「幽玄」の世界へむかった和歌の藤原俊成・定家親子と、歌合せで激しく対立したこの歌学者は、心のうちよりも、外の世界に好奇心をもっていたようにおもえるのだ。
そして、とにかく物知り博士。比叡山で修学し、離山した歌僧で、六条藤家の顕輔の養子。父母は不明という。
柳田国男「野草雑記・野鳥雑記」に彼の名前がでてきて興味をもった。「モズの速贄(はやにえ)」について、彼がはやばやとしるしている。
肉食のモズは、木の枝に蛙などをさして、そのままにしておく習性があって、そうよばれている。
「五月ばかりにもずまろ、もろもろの小鳥若しくは蛙などを捕りて、木の枝などに貫ぬき置くことあり」とモズの生態を12世紀末にかきとめた。

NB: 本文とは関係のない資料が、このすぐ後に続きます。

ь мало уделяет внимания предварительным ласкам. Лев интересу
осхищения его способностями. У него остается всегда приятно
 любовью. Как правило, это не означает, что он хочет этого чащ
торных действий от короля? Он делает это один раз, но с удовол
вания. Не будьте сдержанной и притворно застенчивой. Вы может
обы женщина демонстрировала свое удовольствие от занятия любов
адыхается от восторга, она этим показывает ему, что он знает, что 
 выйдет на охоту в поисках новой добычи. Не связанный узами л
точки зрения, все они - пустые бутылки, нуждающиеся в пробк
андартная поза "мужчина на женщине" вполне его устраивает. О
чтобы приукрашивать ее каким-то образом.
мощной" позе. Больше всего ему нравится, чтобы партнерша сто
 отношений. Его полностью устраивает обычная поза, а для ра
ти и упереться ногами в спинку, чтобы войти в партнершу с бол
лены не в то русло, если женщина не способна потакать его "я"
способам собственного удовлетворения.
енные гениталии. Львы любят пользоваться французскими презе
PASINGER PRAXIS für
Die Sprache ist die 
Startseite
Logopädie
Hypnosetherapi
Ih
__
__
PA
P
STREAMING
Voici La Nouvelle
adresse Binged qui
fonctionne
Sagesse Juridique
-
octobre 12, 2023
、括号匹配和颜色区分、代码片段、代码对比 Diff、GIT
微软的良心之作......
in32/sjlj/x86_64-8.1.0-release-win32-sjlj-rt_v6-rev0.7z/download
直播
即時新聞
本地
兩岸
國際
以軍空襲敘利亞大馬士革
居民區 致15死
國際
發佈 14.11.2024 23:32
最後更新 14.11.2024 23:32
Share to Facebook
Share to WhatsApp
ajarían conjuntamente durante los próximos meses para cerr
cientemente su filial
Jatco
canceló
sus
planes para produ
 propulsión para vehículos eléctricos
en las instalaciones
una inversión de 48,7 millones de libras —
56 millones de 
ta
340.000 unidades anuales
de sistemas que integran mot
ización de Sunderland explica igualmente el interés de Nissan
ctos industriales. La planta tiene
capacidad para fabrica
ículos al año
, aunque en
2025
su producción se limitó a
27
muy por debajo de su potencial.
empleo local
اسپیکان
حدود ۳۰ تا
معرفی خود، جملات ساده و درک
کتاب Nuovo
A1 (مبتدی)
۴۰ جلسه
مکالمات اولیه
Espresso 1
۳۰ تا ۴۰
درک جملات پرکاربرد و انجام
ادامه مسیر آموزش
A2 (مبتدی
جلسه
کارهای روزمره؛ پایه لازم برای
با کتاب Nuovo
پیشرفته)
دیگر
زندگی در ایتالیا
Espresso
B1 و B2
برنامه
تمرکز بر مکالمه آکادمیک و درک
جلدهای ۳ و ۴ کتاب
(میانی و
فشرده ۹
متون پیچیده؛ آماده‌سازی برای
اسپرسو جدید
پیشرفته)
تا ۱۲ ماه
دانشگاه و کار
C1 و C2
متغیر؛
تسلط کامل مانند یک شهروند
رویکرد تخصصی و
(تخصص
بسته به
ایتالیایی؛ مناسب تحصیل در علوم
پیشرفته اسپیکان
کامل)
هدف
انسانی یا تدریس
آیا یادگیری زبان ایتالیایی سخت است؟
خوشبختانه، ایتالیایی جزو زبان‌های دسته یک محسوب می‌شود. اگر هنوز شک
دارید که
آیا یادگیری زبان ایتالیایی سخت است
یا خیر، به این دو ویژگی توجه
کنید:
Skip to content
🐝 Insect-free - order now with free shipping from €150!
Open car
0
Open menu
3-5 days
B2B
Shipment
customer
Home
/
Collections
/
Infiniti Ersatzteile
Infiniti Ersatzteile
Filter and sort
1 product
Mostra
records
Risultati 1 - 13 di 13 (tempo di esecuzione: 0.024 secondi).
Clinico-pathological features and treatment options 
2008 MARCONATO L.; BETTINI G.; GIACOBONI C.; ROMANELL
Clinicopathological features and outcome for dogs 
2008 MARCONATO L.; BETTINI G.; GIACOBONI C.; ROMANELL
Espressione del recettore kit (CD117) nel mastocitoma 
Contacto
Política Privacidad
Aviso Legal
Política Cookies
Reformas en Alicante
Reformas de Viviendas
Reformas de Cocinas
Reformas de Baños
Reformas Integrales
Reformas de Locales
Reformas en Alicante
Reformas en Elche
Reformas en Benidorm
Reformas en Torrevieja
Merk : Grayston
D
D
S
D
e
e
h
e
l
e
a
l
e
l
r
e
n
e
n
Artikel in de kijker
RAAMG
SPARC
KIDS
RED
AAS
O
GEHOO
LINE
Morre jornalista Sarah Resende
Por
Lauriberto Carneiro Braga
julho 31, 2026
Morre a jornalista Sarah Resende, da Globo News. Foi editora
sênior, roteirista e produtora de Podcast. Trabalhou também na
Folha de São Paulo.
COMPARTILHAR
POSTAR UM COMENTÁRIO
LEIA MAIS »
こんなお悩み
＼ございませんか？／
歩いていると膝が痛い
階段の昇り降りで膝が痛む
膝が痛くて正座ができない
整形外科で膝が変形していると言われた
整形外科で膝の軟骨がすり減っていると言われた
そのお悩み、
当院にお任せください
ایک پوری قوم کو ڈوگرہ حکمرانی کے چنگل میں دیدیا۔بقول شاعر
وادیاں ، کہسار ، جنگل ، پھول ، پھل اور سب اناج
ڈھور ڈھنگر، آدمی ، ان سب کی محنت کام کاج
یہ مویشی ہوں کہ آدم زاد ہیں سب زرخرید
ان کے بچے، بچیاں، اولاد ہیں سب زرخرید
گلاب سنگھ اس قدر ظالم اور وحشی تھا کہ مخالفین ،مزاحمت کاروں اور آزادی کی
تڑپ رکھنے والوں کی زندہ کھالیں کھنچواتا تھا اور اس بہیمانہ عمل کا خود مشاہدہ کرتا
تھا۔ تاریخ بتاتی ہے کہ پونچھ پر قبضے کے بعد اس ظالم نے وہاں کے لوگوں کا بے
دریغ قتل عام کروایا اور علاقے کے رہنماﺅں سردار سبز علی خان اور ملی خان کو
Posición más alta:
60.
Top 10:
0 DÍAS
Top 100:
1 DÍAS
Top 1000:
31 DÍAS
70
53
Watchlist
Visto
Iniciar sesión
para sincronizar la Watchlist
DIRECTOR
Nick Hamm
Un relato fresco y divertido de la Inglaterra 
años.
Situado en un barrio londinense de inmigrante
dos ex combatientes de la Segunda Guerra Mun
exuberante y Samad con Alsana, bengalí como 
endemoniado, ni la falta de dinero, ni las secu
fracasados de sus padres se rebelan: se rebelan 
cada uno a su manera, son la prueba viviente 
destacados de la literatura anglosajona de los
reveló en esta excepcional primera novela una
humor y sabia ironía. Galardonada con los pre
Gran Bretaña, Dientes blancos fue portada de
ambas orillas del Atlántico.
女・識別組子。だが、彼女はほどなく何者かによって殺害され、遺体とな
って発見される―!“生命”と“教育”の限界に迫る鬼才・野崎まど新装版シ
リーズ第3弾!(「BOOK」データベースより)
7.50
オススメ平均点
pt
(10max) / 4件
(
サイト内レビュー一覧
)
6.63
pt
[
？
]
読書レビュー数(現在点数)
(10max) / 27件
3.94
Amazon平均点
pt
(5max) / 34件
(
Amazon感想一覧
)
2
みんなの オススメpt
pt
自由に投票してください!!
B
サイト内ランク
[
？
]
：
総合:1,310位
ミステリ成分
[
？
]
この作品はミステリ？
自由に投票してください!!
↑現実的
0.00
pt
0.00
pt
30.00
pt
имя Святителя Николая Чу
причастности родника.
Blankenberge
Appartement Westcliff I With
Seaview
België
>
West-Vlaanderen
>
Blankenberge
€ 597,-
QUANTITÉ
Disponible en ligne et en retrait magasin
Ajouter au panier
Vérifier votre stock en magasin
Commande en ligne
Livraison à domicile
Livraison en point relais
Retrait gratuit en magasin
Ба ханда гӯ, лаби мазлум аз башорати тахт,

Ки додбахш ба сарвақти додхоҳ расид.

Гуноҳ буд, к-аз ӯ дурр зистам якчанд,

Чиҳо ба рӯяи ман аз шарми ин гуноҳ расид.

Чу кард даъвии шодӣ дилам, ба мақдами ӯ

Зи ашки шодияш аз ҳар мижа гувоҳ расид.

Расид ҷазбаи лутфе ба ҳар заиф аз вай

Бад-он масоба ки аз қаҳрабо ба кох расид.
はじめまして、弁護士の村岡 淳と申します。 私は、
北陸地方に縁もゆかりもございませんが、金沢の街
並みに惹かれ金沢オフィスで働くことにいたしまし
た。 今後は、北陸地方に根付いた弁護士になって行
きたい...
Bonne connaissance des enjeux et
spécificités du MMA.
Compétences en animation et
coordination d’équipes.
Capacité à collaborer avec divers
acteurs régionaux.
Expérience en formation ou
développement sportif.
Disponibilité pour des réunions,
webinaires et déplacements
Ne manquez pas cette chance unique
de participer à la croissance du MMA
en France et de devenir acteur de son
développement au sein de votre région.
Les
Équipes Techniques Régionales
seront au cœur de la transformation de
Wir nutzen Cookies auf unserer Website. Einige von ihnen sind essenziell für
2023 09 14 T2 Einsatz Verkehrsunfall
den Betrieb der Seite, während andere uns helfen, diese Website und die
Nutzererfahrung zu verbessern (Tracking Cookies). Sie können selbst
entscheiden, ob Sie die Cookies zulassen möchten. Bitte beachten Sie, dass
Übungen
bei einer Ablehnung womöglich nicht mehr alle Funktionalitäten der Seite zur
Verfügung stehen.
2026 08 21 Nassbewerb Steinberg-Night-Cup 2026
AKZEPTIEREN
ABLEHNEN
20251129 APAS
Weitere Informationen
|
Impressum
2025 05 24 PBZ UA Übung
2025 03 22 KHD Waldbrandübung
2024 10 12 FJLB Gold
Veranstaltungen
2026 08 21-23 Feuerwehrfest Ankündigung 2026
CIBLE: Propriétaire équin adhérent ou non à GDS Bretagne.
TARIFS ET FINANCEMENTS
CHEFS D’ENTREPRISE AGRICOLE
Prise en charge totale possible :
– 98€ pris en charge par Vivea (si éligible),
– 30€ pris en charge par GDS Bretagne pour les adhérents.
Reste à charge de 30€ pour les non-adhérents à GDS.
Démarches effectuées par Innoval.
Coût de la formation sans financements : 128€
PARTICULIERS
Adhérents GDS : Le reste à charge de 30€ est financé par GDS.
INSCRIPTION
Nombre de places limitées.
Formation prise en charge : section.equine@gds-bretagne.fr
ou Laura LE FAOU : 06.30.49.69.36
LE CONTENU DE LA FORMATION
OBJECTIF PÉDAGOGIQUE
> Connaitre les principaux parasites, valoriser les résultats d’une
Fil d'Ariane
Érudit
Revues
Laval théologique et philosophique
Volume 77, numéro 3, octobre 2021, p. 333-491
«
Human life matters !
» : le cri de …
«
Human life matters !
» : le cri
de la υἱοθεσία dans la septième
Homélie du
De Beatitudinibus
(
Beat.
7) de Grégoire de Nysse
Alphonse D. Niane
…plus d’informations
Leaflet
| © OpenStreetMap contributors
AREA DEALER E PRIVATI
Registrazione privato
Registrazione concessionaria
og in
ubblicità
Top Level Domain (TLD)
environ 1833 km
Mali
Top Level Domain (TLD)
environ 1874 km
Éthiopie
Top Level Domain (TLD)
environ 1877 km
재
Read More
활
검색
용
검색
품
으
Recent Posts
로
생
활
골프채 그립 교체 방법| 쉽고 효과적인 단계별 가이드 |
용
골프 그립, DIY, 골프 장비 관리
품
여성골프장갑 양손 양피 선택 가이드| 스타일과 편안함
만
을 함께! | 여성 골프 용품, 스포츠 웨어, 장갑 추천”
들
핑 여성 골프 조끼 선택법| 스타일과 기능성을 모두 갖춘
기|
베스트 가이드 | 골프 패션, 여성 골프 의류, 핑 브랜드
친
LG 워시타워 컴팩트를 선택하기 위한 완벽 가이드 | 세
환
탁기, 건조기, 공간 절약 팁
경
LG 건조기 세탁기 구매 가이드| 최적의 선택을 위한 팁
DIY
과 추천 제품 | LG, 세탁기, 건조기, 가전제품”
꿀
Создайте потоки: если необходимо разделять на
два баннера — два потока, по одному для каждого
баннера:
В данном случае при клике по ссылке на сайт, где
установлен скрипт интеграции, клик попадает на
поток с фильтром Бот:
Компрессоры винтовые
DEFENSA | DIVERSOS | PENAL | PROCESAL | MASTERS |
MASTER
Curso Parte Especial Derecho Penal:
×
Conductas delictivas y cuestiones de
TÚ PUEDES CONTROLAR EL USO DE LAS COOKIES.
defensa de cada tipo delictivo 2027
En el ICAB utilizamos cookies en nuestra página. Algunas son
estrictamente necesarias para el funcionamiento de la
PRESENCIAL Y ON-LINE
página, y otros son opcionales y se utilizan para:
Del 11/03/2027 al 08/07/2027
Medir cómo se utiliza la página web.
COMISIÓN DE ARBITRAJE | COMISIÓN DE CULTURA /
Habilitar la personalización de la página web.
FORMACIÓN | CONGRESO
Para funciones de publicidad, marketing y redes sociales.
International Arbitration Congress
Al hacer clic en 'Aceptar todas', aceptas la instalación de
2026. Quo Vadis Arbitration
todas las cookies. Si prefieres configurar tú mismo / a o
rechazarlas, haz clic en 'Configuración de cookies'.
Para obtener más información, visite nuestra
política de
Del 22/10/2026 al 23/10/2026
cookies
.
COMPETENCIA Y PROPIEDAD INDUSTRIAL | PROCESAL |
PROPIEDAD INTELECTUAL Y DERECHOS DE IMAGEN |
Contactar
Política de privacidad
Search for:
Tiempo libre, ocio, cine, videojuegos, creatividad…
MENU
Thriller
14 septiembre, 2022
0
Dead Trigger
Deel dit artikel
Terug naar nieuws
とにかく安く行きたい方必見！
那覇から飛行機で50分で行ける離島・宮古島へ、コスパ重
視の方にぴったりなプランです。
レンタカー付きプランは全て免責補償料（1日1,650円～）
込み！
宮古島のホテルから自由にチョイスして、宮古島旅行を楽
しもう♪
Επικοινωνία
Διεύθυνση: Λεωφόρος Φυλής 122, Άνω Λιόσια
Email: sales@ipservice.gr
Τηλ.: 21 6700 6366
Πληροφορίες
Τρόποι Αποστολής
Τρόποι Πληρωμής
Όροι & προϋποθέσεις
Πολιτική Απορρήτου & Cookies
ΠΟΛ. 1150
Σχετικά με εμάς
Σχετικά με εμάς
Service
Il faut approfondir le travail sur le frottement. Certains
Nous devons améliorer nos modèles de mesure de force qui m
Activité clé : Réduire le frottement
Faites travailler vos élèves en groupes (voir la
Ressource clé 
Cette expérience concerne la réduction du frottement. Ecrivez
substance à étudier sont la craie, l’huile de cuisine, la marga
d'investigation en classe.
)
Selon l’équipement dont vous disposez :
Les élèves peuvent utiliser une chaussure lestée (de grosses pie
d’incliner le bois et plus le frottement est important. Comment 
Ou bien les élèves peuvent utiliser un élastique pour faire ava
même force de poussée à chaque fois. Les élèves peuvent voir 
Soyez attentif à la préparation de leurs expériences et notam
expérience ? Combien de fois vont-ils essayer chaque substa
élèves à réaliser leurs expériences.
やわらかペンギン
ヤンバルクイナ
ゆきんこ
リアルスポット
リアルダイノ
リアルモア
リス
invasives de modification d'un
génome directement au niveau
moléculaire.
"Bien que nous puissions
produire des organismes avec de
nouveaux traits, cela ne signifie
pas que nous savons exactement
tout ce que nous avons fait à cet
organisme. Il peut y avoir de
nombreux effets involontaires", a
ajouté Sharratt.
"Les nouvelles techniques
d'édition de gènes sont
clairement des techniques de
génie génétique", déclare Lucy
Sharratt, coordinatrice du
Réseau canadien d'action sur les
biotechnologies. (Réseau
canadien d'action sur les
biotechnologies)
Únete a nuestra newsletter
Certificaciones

モズを「もずまろ」=鵙麿とよんでいる。そして、「是を鵙の速贄とは云ふなり。時鳥に借りしをわきまふると也」。
「鵙の速贄」という言葉が、すでにあったことがわかる。驚くのは、枝にさした蛙や小鳥は、鵙がたべわすれたためでなく、時鳥=ホトトギスへ借りをかえすため、といっていることだ。
日本にすむモズは、年中大きな声でなくが、ホトトギスが南方から日本にやってくる夏になると、とたんに控えめになる。
そんなこともあって、モズはホトトギスに頭があがらない、とおもわれていたらしい。
壷の碑は、東北の陸奥の国で、征夷大将軍の坂上田村麻呂(758-811)が、のこしたとされる伝説の碑で、 顕昭は「日本中央」と弓の筈で、田村麻呂が書き付けたと詳しくかいている。明治初め、天皇が「壷の碑」探しを命じたが、見つからずに、戦後になって、「日本中央」とかかれた謎の石が青森で発見されている。